A three-year investigation by Italian police has broken up two syndicates that paid divers to collect the highly-prized date mussel, a species which is protected throughout most of the Mediterranean.
The divers targeted the Faraglioni, three giant rock stacks off the coast of Capri and one of the island’s most famous sights.
The syndicates were making a fortune from selling the shellfish to restaurants in and around Naples, which lies just across the water from Capri.
Date mussels are a protected species that take decades to reach maturity
Credit: Guardia di Finanza
Italy’s Guardia di Finanza police arrested 19 people in connection with the investigation, accusing them of wreaking “environmental devastation” on the seabed.
Police said that 48% of the seabed around the Faraglioni rock pillars had been damaged by the illegal harvest.
Date mussels, Lithophaga lithophaga, are so named because they resemble Arabian dates. They are an endangered species but on the black market can sell for up to €200 a kilo.
In a wire-tapped telephone call, one of the people arrested boasted that he had earned €20,000 in a few months.
Huge quantities of date mussel were poached from the seabed off Capri, police said
Credit: Guardia di Finanza
“This illegal activity does incalculable damage to the marine ecosystem. They are pirates who without any scruples destroy this country’s most beautiful coastal areas,” said Mariateresa Imparato, from Legambiente, an environmental organisation.
Consumers who choose to order a plate of pasta with date mussels were “complicit in a serious environmental crime,” she said.

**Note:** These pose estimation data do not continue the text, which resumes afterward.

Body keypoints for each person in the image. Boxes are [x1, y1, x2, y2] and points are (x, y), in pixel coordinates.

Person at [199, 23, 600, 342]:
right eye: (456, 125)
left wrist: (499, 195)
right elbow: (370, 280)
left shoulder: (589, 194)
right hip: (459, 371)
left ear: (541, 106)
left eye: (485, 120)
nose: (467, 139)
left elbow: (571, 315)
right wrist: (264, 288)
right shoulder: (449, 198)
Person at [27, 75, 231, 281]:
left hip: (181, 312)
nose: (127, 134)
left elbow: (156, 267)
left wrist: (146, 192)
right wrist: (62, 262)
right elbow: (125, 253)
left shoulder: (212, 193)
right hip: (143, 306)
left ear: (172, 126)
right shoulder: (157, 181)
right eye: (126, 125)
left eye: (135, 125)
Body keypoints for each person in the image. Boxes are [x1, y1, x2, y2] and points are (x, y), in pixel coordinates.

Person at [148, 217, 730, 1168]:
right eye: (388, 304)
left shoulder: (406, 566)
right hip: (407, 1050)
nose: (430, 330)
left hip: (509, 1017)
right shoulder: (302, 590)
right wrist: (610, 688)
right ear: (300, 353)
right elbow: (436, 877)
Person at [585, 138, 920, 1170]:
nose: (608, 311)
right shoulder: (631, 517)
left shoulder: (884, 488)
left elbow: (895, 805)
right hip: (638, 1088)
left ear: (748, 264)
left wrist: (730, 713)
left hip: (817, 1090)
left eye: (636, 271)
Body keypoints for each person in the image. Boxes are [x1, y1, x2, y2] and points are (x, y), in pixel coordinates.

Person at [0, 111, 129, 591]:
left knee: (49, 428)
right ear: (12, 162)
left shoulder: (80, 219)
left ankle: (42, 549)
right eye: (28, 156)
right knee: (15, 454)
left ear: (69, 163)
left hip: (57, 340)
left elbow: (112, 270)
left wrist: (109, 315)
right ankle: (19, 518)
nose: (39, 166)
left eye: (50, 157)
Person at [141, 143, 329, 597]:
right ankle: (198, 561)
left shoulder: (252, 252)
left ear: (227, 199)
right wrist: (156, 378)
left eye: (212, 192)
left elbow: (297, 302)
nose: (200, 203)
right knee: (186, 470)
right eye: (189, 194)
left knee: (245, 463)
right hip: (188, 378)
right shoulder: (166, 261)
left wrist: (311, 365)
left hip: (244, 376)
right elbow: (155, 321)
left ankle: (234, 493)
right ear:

Date mussels take between 15 and 35 years to grow to just 5cm in length so harvesting a large quantity means scouring a huge area of seabed, reducing it to a “marine desert”, Legambiente said.
The harvesting of the species has been illegal in Italy since 1998, according to Fedagripesca, a commercial fishing association.
“The police operation has finally put a brake on this type of illegal fishing, which has been destroying marine habitats of extraordinary beauty for decades,” said Marino Lembo, the mayor of Capri.